# [TEXT UNDER STUDY]
Skip to content

Guidance Modification

This section is on various nodes which modify the guidance in the sampling process (prevent CFG artifacts, additional guidance from sources other than text, etc).

Overshooting - usually occuring due to a cfg guiding effect that is too strong - is when an image during sampling is guided outside of what the model has been trained on, so the model panics and starts making poor predictions.

Overshooting leads to low-quality images, with common issues including extreme saturation, color distortion, and a general lack of detail. I'll collective call these artifacts cfg burn.

Assumptions

For this section, I'll be assuming that the normal cfg function looks like the following: $$ x_\text{cfg}=x_n+w(x_p-x_n) $$ Where \(x_\text{cfg}\) is the normal cfg denoised result, \(w\) is cfg, \(x_p\) is positive prediction, and \(x_n\) is negative prediction. When these symbols are used later that's what they mean.

RescaleCFG

Aspect Content
Applicable To All models (originally intended for v-pred)
Purpose Mitigate overshooting.
Notes Does nothing if cfg is 1.

This takes the original cfg denoised result \(x_\text{cfg},\) and scale it down into \(x_\text{scaled}\) to prevent overshoot. The two are then averaged together and that becomes the final output.

# [DATASET]
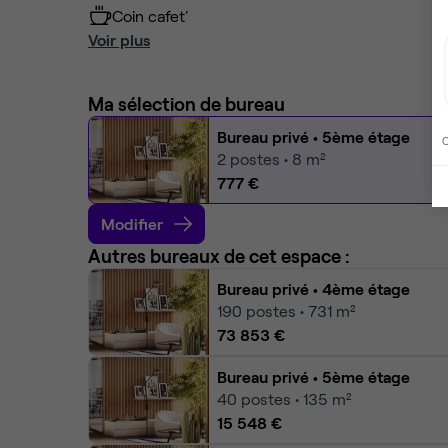
Coin cafet'
Voir plus
Ma sélection de bureau
Bureau privé
• 5ème étage
C
2
postes • 8 m²
777 €
Modifier
Autres bureaux de cet espace :
Bureau privé
• 4ème étage
190
postes • 731 m²
73 853 €
Bureau privé
• 5ème étage
40
postes • 135 m²
15 548 €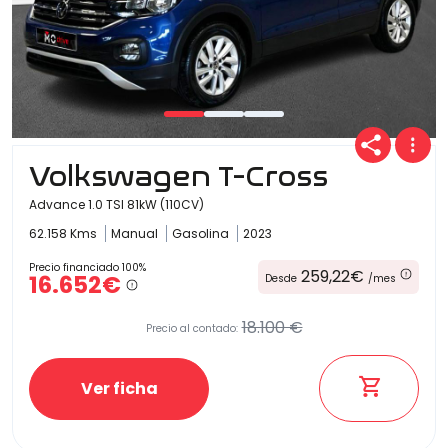
Volkswagen T-Cross
Advance 1.0 TSI 81kW (110CV)
62.158 Kms
Manual
Gasolina
2023
Precio financiado 100%
259,22€
16.652€
Desde
/mes
18.100 €
Precio al contado:
Ver ficha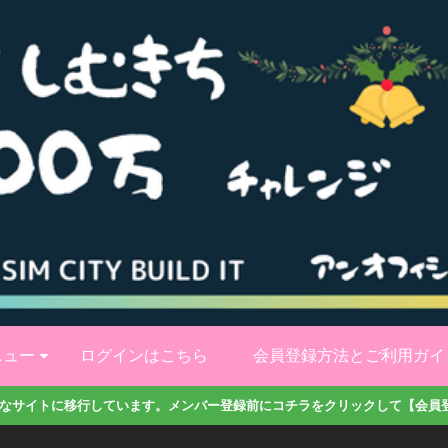
ニュー
ログインはこちら
会員登録方法とご利用ガイ
なサイトに移行しています。メンバー登録前にコチラをクリックして【会員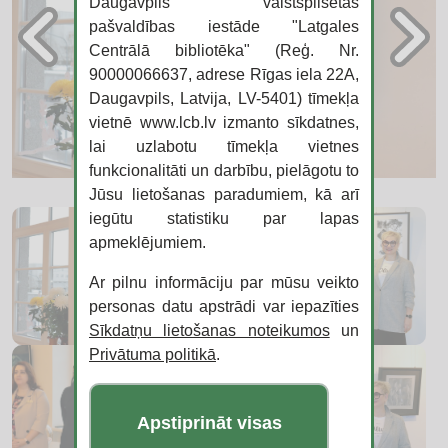
Daugavpils valstspilsētas
pašvaldības iestāde "Latgales
Centrālā bibliotēka" (Reģ. Nr.
90000066637, adrese Rīgas iela 22A,
Daugavpils, Latvija, LV-5401) tīmekļa
vietnē www.lcb.lv izmanto sīkdatnes,
lai uzlabotu tīmekļa vietnes
funkcionalitāti un darbību, pielāgotu to
Jūsu lietošanas paradumiem, kā arī
iegūtu statistiku par lapas
apmeklējumiem.
Ar pilnu informāciju par mūsu veikto
personas datu apstrādi var iepazīties
Sīkdatņu lietošanas noteikumos
un
Privātuma politikā
.
Apstiprināt visas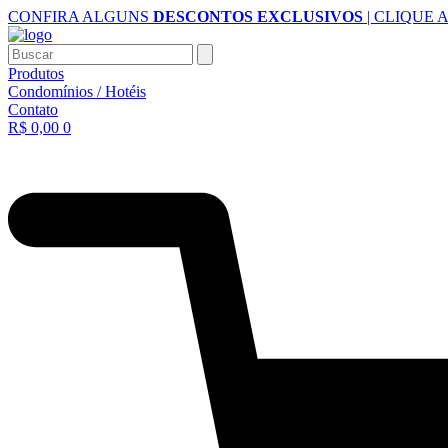
Ir
CONFIRA ALGUNS
DESCONTOS EXCLUSIVOS
| CLIQUE 
para
o
Buscar
conteúdo
Produtos
Condomínios / Hotéis
Contato
R$
0,00
0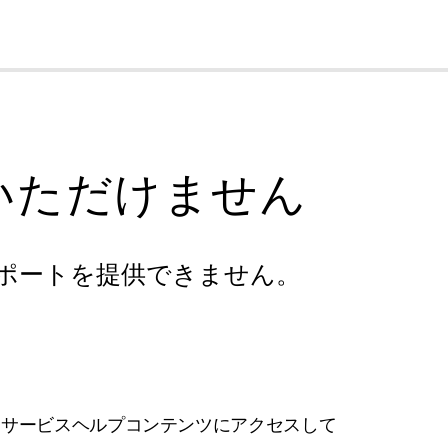
cl
いただけません
ポートを提供できません。
フサービスヘルプコンテンツにアクセスして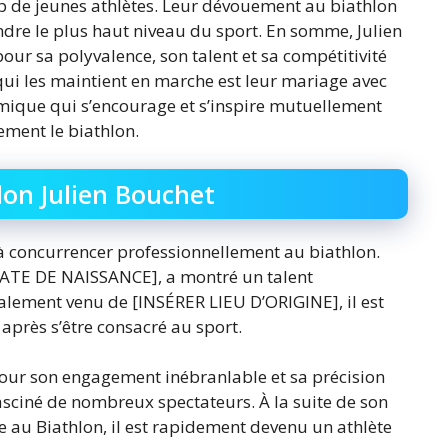
up de jeunes athlètes. Leur dévouement au biathlon
eindre le plus haut niveau du sport. En somme, Julien
our sa polyvalence, son talent et sa compétitivité
qui les maintient en marche est leur mariage avec
amique qui s’encourage et s’inspire mutuellement
ement le biathlon.
lon Julien Bouchet
à concurrencer professionnellement au biathlon.
R DATE DE NAISSANCE], a montré un talent
itialement venu de [INSÉRER LIEU D’ORIGINE], il est
après s’être consacré au sport.
 pour son engagement inébranlable et sa précision
asciné de nombreux spectateurs. À la suite de son
 au Biathlon, il est rapidement devenu un athlète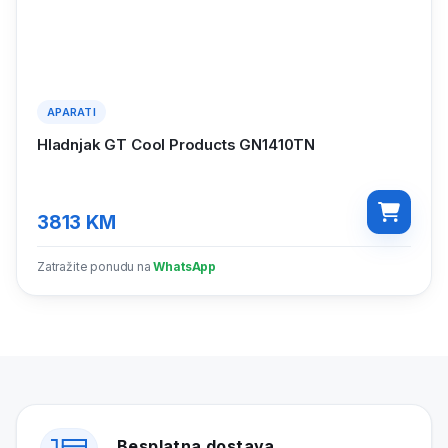
APARATI
Hladnjak GT Cool Products GN1410TN
3813
KM
Zatražite ponudu na
WhatsApp
Besplatna dostava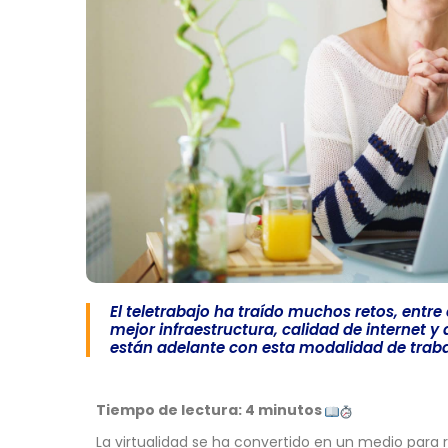
El teletrabajo ha traído muchos retos, entre 
mejor infraestructura, calidad de internet 
están adelante con esta modalidad de traba
Tiempo de lectura: 4 minutos
La virtualidad se ha convertido en un medio para r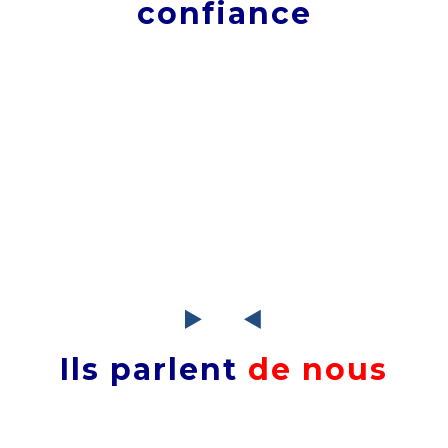
confiance
Ils parlent
de nous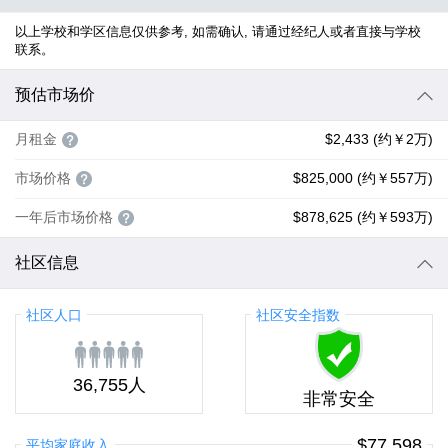
以上学校和学区信息仅供参考, 如需确认, 请通过经纪人或者直接与学校
联系。
预估市场价
月租金
$2,433 (约￥2万)
市场价格
$825,000 (约￥557万)
一年后市场价格
$878,625 (约￥593万)
社区信息
社区人口
社区安全指数
36,755人
非常安全
$77,598
平均家庭收入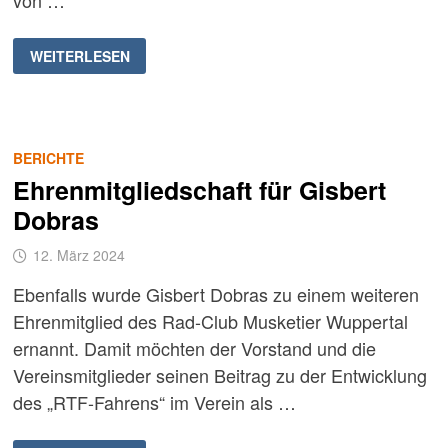
von …
EHRENMITGLIEDSCHAFT
WEITERLESEN
FÜR
BERND
GALLENKAMP
BERICHTE
Ehrenmitgliedschaft für Gisbert
Dobras
12. März 2024
Ebenfalls wurde Gisbert Dobras zu einem weiteren
Ehrenmitglied des Rad-Club Musketier Wuppertal
ernannt. Damit möchten der Vorstand und die
Vereinsmitglieder seinen Beitrag zu der Entwicklung
des „RTF-Fahrens“ im Verein als …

# [THINGS TO DO]
A - Retype the part of the guidance modification page starting with "Purpose Mitigate overshooting." and going on through "the final output.".
B - In the guidance modification page, which kind of model was RescaleCFG originally intended for?
C - Proceed with the guidance modification page, picking up right after its final sentence about RescaleCFG.

# [TASK ANSWERS]
A -
Purpose Mitigate overshooting.
Notes Does nothing if cfg is 1.

This takes the original cfg denoised result \(x_\text{cfg},\) and scale it down into \(x_\text{scaled}\) to prevent overshoot. The two are then averaged together and that becomes the final output.

B - V-pred models.

C -
The authors chose to not directly use \(x_\text{scaled}\) as the final output, because "the generated images are overly plain."

  • multiplier: cfg rescale multiplier \(\phi.\) Higher = use more of the rescaled result to make the mix.
    • For example, 0.7 means that the final output is 70% \(x_\text{scaled}\) and 30% \(x_\text{cfg}.\)

Compared to simply lowering cfg, this ideally preserves the strong guiding effect of high cfg, but tones it down dynamically during sampling if it's about to overshoot.

Deatils

Changes the cfg function to the following: $$ x_\text{cfg-rescaled}=\phi\times\frac{\text{std}(x_p)}{\text{std}(x_\text{cfg})}\times x_\text{cfg}+(1-\phi)\times x_\text{cfg} $$ Where \(x_\text{cfg-rescaled}\) is the final output and \(\text{std}\) is the standard deviation.

Motivation: \(x_\text{cfg}\) may become too big, especially with high cfg and/or opposite pointing \(x_p,x_n,\) making the model overshoot.

Fix: Match the size of \(x_\text{cfg}\) to that of \(x_p.\)

RenormCFG

Aspect Content
Applicable To All models (originally from Lumina Image 2.0)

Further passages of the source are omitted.